### Document text:
Posted by Plaidman on April 6th, 2010

Now that we have our first trappings of a proper game, we should make it save the game between gaming sessions.

Android provides us with four ways to save our data from being lost forever, but first I will go on a tangent to explain the two types of data we should be concerned with: persistent and transient. Let’s say we’re writing a race timer application that keeps track of fastest times and includes a stopwatch function. In this case, the fastest times are persistent data because we want to be able to go into the application and see them after we close it. The stopwatch timer is transient because we don’t care to keep it if we close the application after a session of races. In most cases it’d be a nice feature to keep the stopwatch timer, but for the sake of the example, we don’t care about it.

Android offers us three ways to store persistent data: simple-settings based based, flat-file based, and database based data files. It also comes with a fourth way for transient-only data, but we’ll get to that later.

### Assigned task a:
Copy out the records word for word, everything from the start of the records down to the line containing "K07 Schwarz".
The post and the records come from unrelated sources.

### Dataset entries:
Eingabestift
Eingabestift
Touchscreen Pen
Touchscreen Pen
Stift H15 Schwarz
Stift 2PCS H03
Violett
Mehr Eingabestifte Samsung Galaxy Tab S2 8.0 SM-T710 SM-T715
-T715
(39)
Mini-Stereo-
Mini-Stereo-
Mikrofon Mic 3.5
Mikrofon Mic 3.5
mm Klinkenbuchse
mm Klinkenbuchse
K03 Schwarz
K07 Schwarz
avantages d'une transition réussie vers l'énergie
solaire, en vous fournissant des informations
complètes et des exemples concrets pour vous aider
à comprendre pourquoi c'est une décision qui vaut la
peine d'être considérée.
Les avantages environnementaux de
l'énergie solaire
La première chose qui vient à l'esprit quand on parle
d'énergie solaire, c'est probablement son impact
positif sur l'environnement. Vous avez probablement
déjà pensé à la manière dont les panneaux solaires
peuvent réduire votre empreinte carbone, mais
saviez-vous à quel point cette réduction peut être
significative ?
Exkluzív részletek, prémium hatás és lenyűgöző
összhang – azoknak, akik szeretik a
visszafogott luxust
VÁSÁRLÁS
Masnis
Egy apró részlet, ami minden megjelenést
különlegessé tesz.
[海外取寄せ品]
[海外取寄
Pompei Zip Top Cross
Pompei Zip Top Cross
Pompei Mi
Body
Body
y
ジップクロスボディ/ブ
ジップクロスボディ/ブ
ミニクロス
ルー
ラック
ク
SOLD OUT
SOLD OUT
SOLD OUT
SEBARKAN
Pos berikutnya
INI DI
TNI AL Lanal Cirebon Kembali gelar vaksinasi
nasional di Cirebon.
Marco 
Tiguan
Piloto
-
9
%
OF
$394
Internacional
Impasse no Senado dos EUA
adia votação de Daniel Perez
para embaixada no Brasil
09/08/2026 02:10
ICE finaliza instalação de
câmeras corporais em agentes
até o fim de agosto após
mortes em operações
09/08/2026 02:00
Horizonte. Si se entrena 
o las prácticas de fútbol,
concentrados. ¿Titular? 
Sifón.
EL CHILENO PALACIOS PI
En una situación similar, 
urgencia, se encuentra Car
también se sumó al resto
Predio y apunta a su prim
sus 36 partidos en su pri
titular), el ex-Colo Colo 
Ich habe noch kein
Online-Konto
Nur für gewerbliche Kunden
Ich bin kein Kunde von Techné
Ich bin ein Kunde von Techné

### Assigned task b:
In the post's race timer example, which data counts as persistent?

### Task result a:
Eingabestift
Eingabestift
Touchscreen Pen
Touchscreen Pen
Stift H15 Schwarz
Stift 2PCS H03
Violett
Mehr Eingabestifte Samsung Galaxy Tab S2 8.0 SM-T710 SM-T715
-T715
(39)
Mini-Stereo-
Mini-Stereo-
Mikrofon Mic 3.5
Mikrofon Mic 3.5
mm Klinkenbuchse
mm Klinkenbuchse
K03 Schwarz
K07 Schwarz

### Task result b:
The fastest times.